The odds are approximately 17.05067...% so your simulation is pretty accurate. Here are exact odds for the 6 winning rolls:

((1, 1, 1, 1, 1), Fraction(451727069, 19591041024)) ((2, 2, 2, 2, 2), Fraction(1208621087, 58773123072)) ((3, 3, 3, 3, 3), Fraction(1516264807, 58773123072)) ((4, 4, 4, 4, 4), Fraction(1693008047, 58773123072)) ((5, 5, 5, 5, 5), Fraction(17336750593, 528958107648)) ((6, 6, 6, 6, 6), Fraction(20896486973, 528958107648))

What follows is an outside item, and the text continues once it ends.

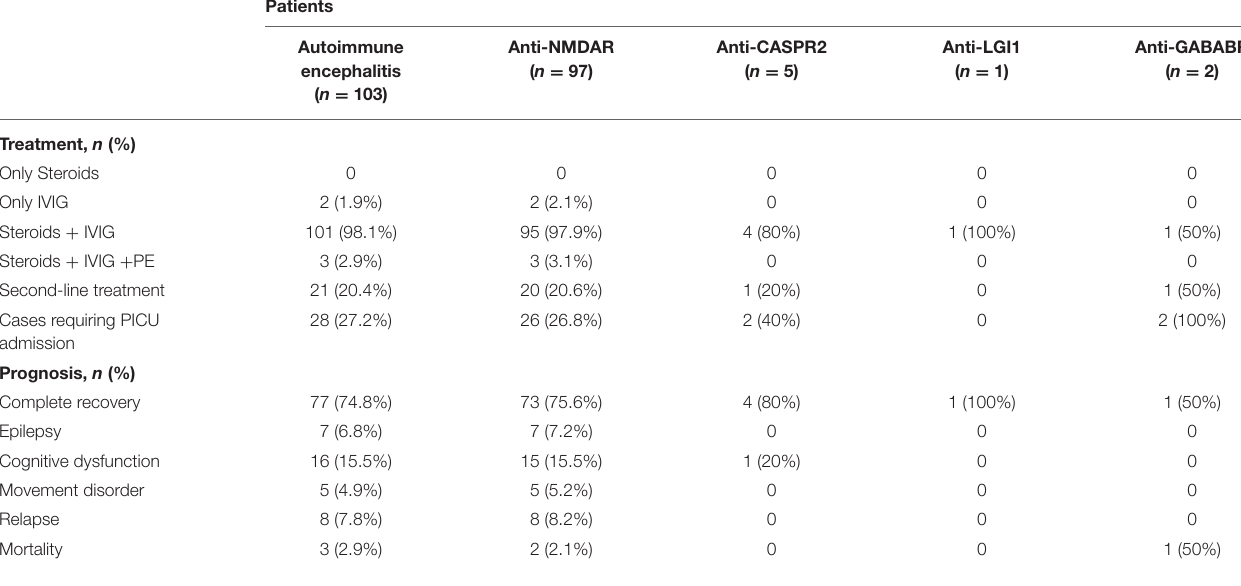
TABLE 3 | Summary of treatment and outcome results of AE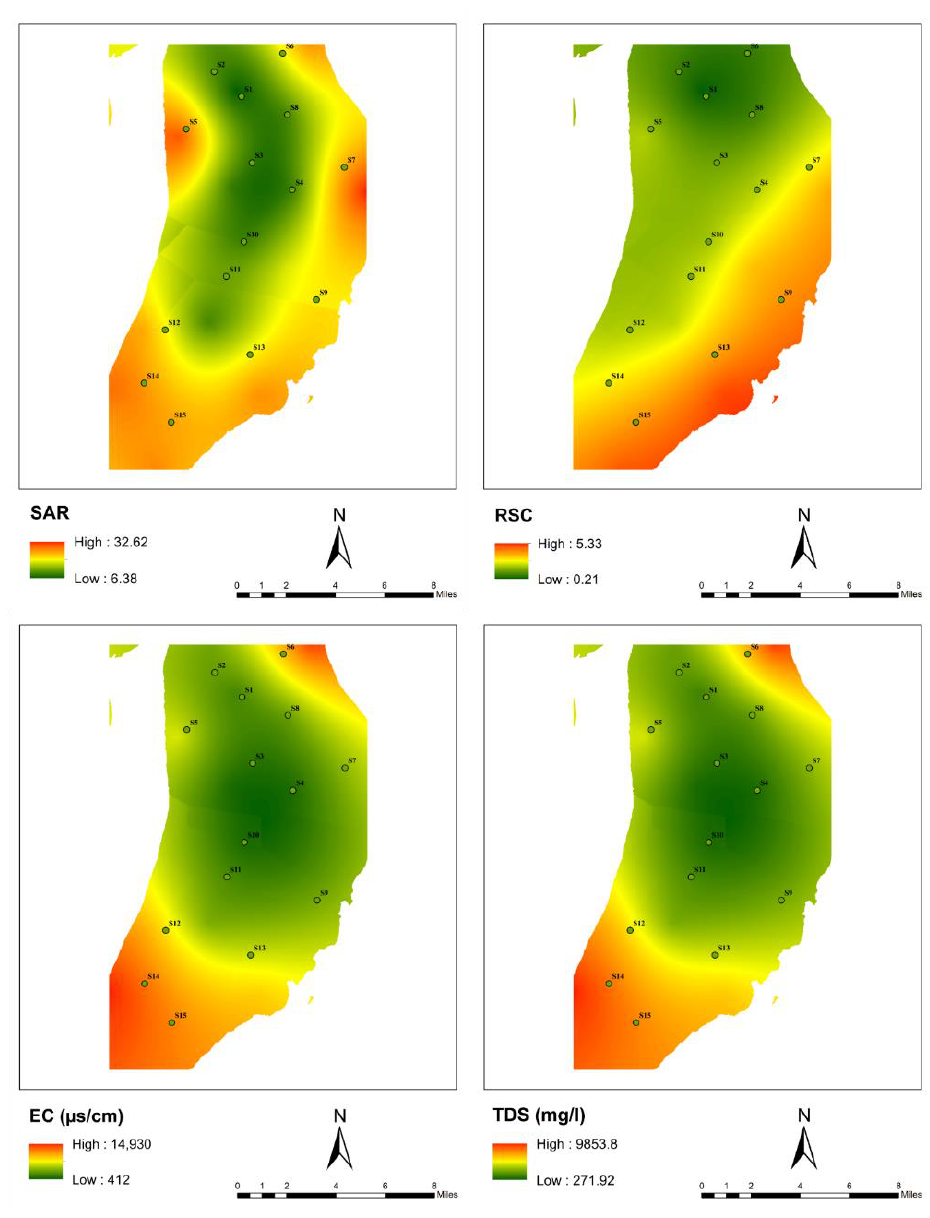
Figure 10. Water quality index map of the groundwater for irrigation purposes.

And here is the program that I used to calculate it:

import fractions

def die_roll ():
    odds = fractions.Fraction(1, 6)
    for i in range(6):
        yield (i+1, odds);

def roll_dice (n):
    if 0 == n:
        yield(tuple(), 1)
    elif  1 == n:
        for i, odds in die_roll():
            yield ((i,), odds)
    else:
        for prev_dice, odds in roll_dice(n-1):
            for i, odds2 in die_roll():
                yield (prev_dice + (i,), odds * odds2)

def roll_dice_grouped (n):
    answer = {}
    for dice_u, odds in roll_dice(n):
        dice = tuple(sorted(dice_u))
        if dice in answer:
            answer[dice] = answer[dice] + odds
        else:
            answer[dice] = odds
    return answer

def reroll_dice (dice, odds):
    saw = {1: 0, 2: 0, 3: 0, 4: 0, 5: 0, 6: 0}
    best = {'v': 0, 'c': 0}
    for d in dice:
        saw[d] = saw[d] + 1
        if best['c'] < saw[d]:
            best['c'] = saw[d]
            best['v'] = d
        elif best['c'] == saw[d] and best['c'] < d:
            best['c'] = saw[d]
            best['v'] = d
    held_dice = tuple(best['v'] for _ in range(best['c']))
    for d, odds2 in roll_dice(5 - best['c']):
        yield (d + held_dice, odds * odds2)

turns = [roll_dice_grouped(5)]
for i in range(4):
    this_turn = turns[-1]
    print ("finished turn", i+1)
    next_turn = {}
    for dice in this_turn:
        odds = this_turn[dice]
        for next_dice_u, odds2 in reroll_dice(dice, odds):
            next_dice = tuple(sorted(next_dice_u))
            if next_dice in next_turn:
                next_turn[next_dice] = next_turn[next_dice] + odds2
            else:
                next_turn[next_dice] = odds2
    turns.append(next_turn)

for i in range(6):
    dice = tuple(i+1 for _ in range(5))
    print (dice, turns[-1][dice])
2
On

It will be a fair amount of work. You need to compute the chance of going from keeping $m$ dice to keeping $n$ dice on one roll. For example, the chance of going from keeping $2$ dice to keeping $3$ dice comes from the chance you get exactly one match of your current set and from the chance all three will match but not match the current set. This is $\frac 1{216}(3\cdot 5 \cdot 5+5)=\frac {80}{216}=\frac {10}{27}$ The $3 \cdot 5 \cdot 5$ comes from the three choices of which die matches and the five choices for each of the other dice. Once you have done this you can compute the chance of keeping each number of dice at each roll. If a decimal result is acceptable you can do it in a spreadsheet, but it will not be exact. For an exact answer you need to keep the fractions. Note that rolling four dice is just like rolling all five, so you can save that much work.